TRANSCOMUNICAÇÃO

RECOMENDAÇÕES METODOLÓGICAS AOS TRANSCOMUNICADORES

Sem questionar a possibilidade de que espíritos estejam ou não se comunicando conosco por meio de aparelhos, os pesquisadores da PUC apresentam uma série de cuidados necessários nas experiências de Transcomunicação Instrumental (TCI), para que o método cientifico seja observado.

Wellington Zangari e Fátima Regina Machado
Apresentamos recomendações metodológicas aos pesquisadores da transcomunicação instrumental (TCI) por considerarmos que existem variáveis não controladas que podem ser causadoras dos efeitos atribuídos a supostas “vozes paranormais” de origem espiritual.

Essas variáveis são classificadas em três grupos: variáveis psicológicas, variáveis técnicas e variáveis parapsicológicas. Apresentamos e discutimos cada uma das variáveis e sugerimos controles para as mesmas. Finalmente, colocamo-nos à disposição dos transcomunicadores para servir de observadores e assessores em sessões de pesquisa de TCI que levem em conta as recomendações apresentadas.

Durante os últimos meses, temos nos dedicado ao estudo da metodologia empregada em Transcomunicação Instrumental (TCI).
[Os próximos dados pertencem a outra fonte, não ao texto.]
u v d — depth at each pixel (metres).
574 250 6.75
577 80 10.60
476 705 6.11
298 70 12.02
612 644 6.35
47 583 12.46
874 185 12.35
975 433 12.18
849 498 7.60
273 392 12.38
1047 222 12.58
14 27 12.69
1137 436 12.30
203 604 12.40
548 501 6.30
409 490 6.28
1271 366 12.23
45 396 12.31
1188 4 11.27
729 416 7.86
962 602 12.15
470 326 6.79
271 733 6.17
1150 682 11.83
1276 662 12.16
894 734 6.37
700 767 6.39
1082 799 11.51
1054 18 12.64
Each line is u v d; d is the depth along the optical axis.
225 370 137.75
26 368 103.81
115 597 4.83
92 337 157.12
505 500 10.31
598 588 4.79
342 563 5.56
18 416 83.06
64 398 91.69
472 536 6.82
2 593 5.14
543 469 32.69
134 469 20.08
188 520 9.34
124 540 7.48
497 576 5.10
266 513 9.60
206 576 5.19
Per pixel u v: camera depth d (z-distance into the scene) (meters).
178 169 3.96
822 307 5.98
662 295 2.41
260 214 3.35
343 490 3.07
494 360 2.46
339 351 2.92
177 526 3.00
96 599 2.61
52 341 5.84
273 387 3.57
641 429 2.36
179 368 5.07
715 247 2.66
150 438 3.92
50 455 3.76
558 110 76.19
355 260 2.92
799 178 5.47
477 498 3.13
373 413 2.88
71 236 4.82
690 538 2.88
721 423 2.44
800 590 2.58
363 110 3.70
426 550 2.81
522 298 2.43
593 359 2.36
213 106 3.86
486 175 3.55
A TCI, segundo os transcomunicadores, é uma técnica que se vale de equipamentos eletrônicos, principalmente rádios, gravadores, televisões, videocassetes e computadores, com a finalidade de captar vozes e imagens “paranormais” originárias, supostamente, de pessoas falecidas.

Em nossas leituras e observações a respeito das evidências apresentadas pelos transcomunicadores a favor da hipótese de origem espiritual das vozes paranormais, verificamos que alguns controles essenciais para eliminar hipóteses alternativas não são empregados adequadamente do ponto de vista metodológico, tomando tais evidências cientificamente questionáveis.

Este artigo visa, pois, apresentar algumas recomendações aos transcomunicadores, relativamente a uma das técnicas mais utilizadas: a da gravação das supostas vozes paranormais. Nosso objetivo é apresentar algumas das prováveis hipóteses alternativas, acompanhadas de sugestões de soluções metodológicas que poderiam controlá-las de maneira efetiva.

Portanto, não visamos questionar a possibilidade ou a impossibilidade de que pessoas falecidas de fato se comuniquem. O artigo não se refere a questões metafísicas ou religiosas. Antes, trata de discutir a metodologia utilizada pelos transcomunicadores, porque esta se pretende, ou busca ser, científica.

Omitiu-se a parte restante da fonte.